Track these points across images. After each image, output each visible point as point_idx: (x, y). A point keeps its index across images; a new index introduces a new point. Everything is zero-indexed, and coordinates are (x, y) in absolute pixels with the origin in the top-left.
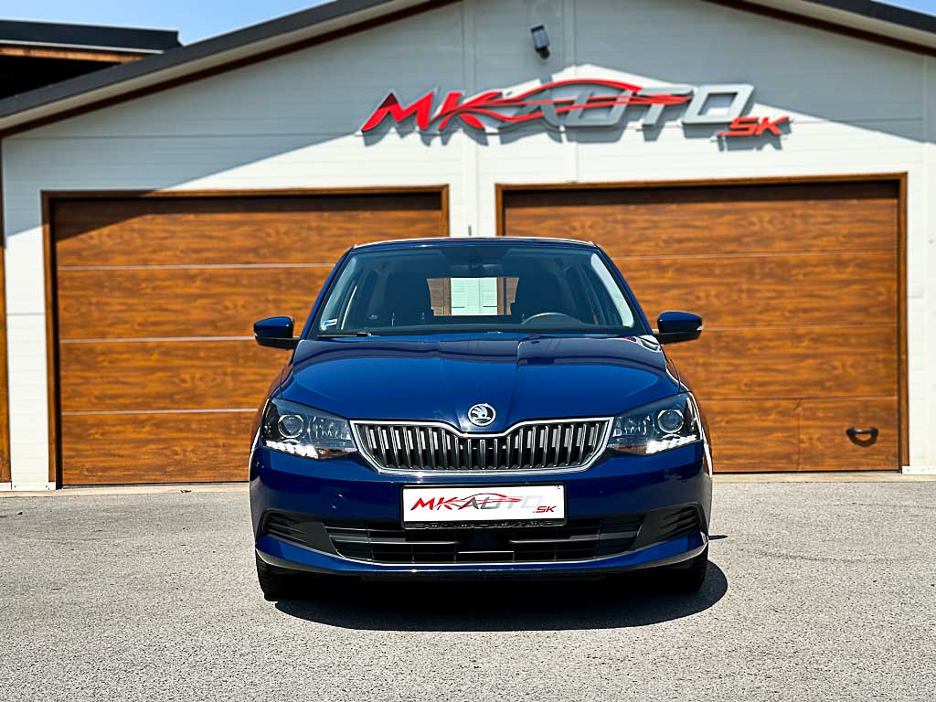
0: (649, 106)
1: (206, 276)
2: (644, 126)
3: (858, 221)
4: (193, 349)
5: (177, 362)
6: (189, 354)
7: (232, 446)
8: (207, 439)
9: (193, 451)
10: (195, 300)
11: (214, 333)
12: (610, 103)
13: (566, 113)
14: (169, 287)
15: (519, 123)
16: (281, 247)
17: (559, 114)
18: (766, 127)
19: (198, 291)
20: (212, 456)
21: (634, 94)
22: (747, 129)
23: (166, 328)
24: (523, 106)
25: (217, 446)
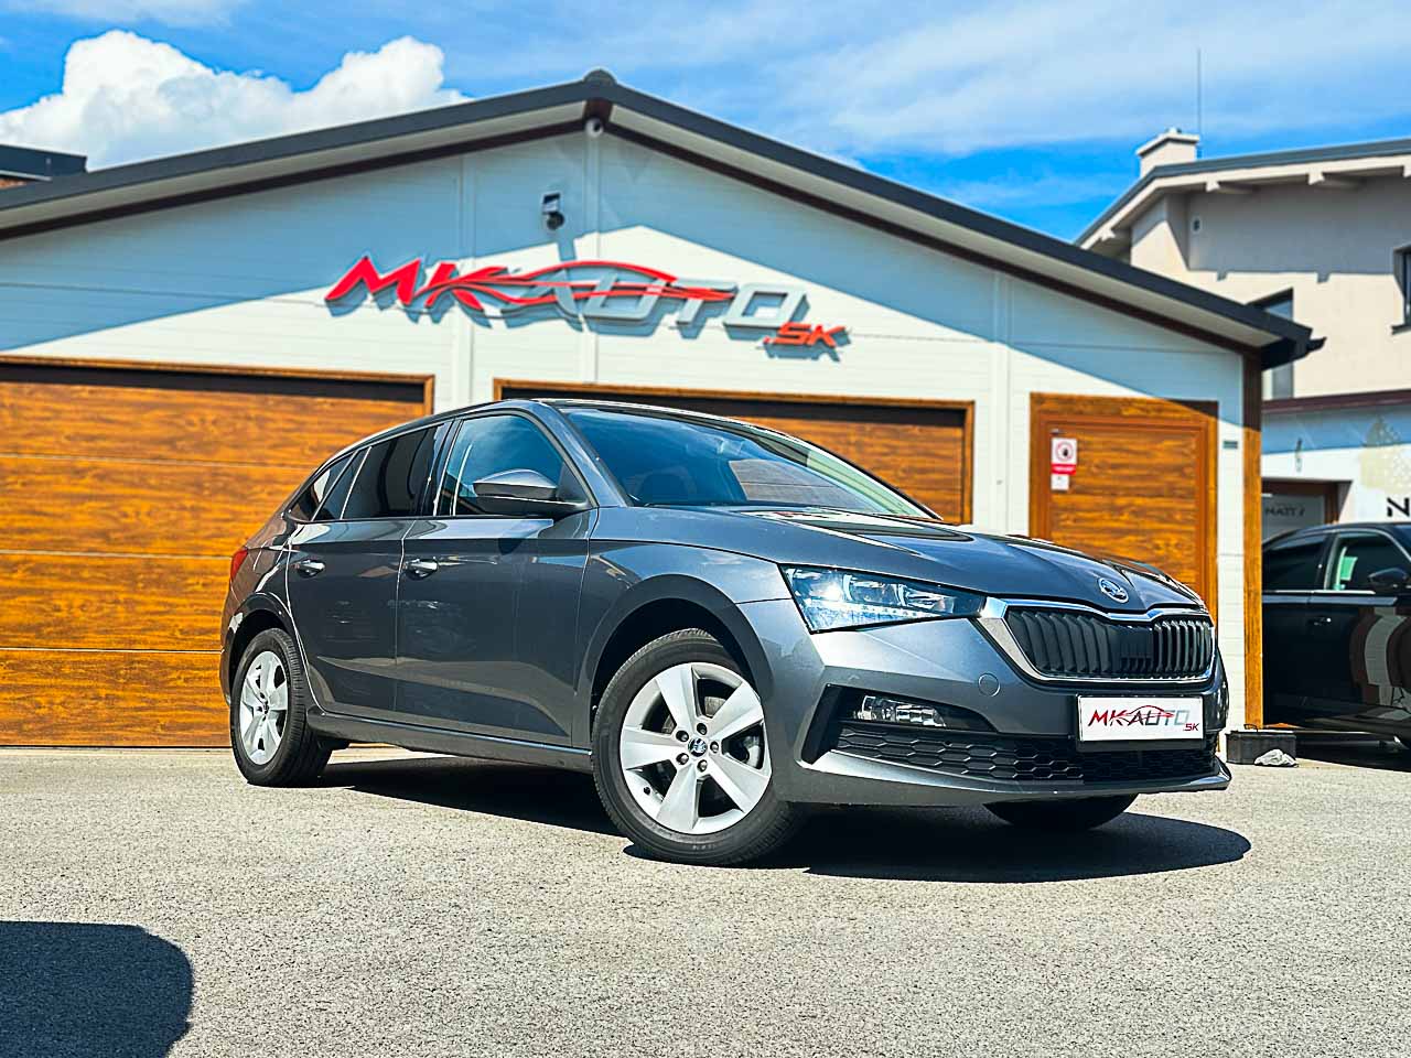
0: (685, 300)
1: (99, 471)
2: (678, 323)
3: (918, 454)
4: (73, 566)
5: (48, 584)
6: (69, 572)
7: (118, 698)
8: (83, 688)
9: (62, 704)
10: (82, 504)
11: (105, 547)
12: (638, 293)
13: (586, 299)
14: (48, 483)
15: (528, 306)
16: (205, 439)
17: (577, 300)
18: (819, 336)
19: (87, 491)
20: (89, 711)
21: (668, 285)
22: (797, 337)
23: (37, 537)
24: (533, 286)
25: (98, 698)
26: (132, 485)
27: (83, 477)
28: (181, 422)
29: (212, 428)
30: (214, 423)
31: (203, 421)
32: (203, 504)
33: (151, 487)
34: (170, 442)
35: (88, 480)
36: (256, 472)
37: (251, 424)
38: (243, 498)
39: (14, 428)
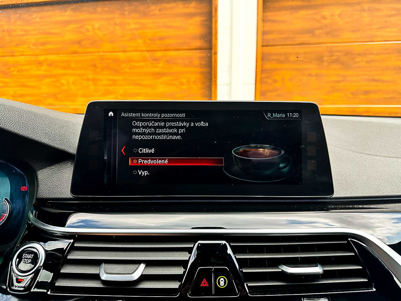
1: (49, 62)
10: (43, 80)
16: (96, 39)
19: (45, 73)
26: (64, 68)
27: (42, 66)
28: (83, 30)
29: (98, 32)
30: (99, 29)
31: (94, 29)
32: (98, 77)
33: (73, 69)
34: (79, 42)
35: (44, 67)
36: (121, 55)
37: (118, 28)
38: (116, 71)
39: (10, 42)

Work required — Rewrite the data above with "zero-indexed" replaced by "0-based" and everything else left unchanged, omitting the pictures.

Reply to the exercise —
Track these points across images. After each image, output each visible point as point_idx: (x, y). A point keeps its index across images; a new index introduces a new point. Everything is 0-based, and coordinates are (x, y) in absolute pixels with the origin in the top-left.
0: (649, 106)
1: (206, 276)
2: (644, 126)
3: (858, 221)
4: (193, 349)
5: (177, 362)
6: (189, 354)
7: (232, 446)
8: (207, 439)
9: (193, 451)
10: (195, 300)
11: (214, 333)
12: (610, 103)
13: (566, 113)
14: (169, 287)
15: (519, 123)
16: (281, 247)
17: (559, 114)
18: (766, 127)
19: (198, 291)
20: (212, 456)
21: (634, 94)
22: (747, 129)
23: (166, 328)
24: (523, 106)
25: (217, 446)
0: (685, 300)
1: (99, 471)
2: (678, 323)
3: (918, 454)
4: (73, 566)
5: (48, 584)
6: (69, 572)
7: (118, 698)
8: (83, 688)
9: (62, 704)
10: (82, 504)
11: (105, 547)
12: (638, 293)
13: (586, 299)
14: (48, 483)
15: (528, 306)
16: (205, 439)
17: (577, 300)
18: (819, 336)
19: (87, 491)
20: (89, 711)
21: (668, 285)
22: (797, 337)
23: (37, 537)
24: (533, 286)
25: (98, 698)
26: (132, 485)
27: (83, 477)
28: (181, 422)
29: (212, 428)
30: (214, 423)
31: (203, 421)
32: (203, 504)
33: (151, 487)
34: (170, 442)
35: (88, 480)
36: (256, 472)
37: (251, 424)
38: (243, 498)
39: (14, 428)
1: (49, 62)
10: (43, 80)
16: (96, 39)
19: (45, 73)
26: (64, 68)
27: (42, 66)
28: (83, 30)
29: (98, 32)
30: (99, 29)
31: (94, 29)
32: (98, 77)
33: (73, 69)
34: (79, 42)
35: (44, 67)
36: (121, 55)
37: (118, 28)
38: (116, 71)
39: (10, 42)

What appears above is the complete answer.